In 1812, while the French were still in power, Joseph became “Mair von Oedekoven,” and was mayor of the 14 villages that comprised the Borough of Oedekoven. He held this position for two years.4

Joseph did not live to see his daughter Salome Barbara marry Johann Faßbender on April 19, 1838, as he died at age 66, six months before the marriage, on September 12, 1837.5 His later years had been spent as a Gutsbesitzer, or “Gentleman Farmer.”6

Tempelhof Manor and Chapel today. The gateway was to the right of the Chapel.

A fire in 1864 burned part of the farmyard to the outer walls, damaging the adjoining manor house. The courtyard was not rebuilt. It was at this time that the chapel was decommissioned, and the altar and pictures were transferred to the Oedekoven chapel, St. Mary’s Marriage. Following the fire, and until World War II, the chapel housed the wine press. At some point during the war, it was set on fire by children playing in the room.

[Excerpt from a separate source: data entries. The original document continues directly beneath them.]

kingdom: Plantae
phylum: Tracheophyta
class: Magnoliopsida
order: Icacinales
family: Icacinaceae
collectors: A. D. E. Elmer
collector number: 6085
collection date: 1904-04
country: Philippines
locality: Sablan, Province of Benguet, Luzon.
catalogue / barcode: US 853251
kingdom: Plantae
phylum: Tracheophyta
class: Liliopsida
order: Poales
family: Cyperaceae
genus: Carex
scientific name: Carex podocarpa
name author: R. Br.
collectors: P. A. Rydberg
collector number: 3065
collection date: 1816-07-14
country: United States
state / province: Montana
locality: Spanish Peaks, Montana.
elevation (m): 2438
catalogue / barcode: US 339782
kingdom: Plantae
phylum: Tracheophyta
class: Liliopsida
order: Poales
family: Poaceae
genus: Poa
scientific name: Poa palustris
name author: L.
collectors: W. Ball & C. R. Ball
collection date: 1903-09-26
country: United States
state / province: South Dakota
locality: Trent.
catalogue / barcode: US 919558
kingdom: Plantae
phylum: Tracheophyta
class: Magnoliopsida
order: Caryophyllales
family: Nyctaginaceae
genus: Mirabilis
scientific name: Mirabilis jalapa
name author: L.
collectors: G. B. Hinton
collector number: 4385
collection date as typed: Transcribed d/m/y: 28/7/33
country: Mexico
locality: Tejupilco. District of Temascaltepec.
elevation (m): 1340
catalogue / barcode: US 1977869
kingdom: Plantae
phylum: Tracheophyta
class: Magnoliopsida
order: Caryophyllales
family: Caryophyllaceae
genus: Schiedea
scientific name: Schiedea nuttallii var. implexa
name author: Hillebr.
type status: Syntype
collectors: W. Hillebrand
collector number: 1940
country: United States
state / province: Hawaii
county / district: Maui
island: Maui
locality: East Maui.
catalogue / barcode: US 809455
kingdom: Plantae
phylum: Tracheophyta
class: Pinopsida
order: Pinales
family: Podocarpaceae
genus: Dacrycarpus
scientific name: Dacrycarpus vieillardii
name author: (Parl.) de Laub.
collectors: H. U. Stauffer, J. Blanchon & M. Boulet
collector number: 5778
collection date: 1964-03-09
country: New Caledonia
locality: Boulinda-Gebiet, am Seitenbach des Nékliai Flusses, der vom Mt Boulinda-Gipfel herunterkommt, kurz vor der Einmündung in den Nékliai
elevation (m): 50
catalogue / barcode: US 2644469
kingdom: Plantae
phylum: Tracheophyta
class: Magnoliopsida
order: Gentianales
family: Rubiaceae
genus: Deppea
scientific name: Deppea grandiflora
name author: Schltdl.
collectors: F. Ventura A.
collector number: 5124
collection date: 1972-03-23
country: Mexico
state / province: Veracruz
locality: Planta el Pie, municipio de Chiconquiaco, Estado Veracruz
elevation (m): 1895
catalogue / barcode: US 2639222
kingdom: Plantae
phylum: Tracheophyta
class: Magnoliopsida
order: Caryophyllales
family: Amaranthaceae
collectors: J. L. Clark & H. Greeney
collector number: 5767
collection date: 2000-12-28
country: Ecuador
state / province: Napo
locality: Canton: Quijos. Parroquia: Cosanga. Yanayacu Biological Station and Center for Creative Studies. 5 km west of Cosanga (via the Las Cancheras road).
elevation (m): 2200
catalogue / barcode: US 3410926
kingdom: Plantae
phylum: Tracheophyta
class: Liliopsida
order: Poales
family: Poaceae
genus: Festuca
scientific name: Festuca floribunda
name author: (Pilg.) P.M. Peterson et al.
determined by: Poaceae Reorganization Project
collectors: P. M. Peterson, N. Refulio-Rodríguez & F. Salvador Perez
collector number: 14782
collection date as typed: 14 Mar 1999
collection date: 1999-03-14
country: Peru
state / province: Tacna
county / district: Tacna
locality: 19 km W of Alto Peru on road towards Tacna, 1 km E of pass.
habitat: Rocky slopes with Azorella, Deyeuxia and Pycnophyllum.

Two sides of the chapel still existed in 1956 when a reconstruction of the building took place. The chapel door leading to the street was bricked over, and the coat of arms which was above the door was removed and embedded in the wall of the chapel. Today the manor house is a residential building.7

The oil mill, known as Tempelmühle is located a short distance away on the Hardtbach River. The mill had a long history in Oedekoven before Josef Bel purchased it in 1808. The mill, now known as Belsmuhle, was still in the Bel family in 1978. In 1984 the manor house was given Monument status. While the house and the mill’s wheel still stand, the rest of the property has been converted into a multi-family housing complex.


  1. The keystone still exists, and while the numbering looks to be 1752, the building was not begun until 1756, so is it a 7? Or was the manor house built in 1752?
  2. Robert Thomas, Geschichte des Ortes und der Bügermeisterei Oedekoven: History of the Village and Borough of Oedkeoven (N.p.: Hrsg. von Gemeinde Alfter/Pfarrgemeinde St. Laurentius, Lessenich, 1978), p. 90.
  3. Thomas, Geschichte des Ortes und der Bügermeisterei Oedekoven, p. 92.
  4. Karl Wüllenweber, “Josef Bell,” email to Susan Sternitzky Fassbender, 23 Nov 1999.
  5. Administrative District Cologne, Community Oedekoven, Germany, death certificate no. 68 (1837), Joseph Bel; Schloß Augustusburg, Brühl. Cit. Date: 27 May 2002.
  6. Ibid.
  7. Thomas, Geschichte des Ortes und der Bügermeisterei Oedekoven, p. 93. 
  8. Thomas, Geschichte des Ortes und der Bügermeisterei Oedekoven, p. 234. 
  9. Rheinisches Amt für Denkmalpflege, Central Monuments Archive, 23, Rhein-Sieg-Kreis, Alfter, KZ.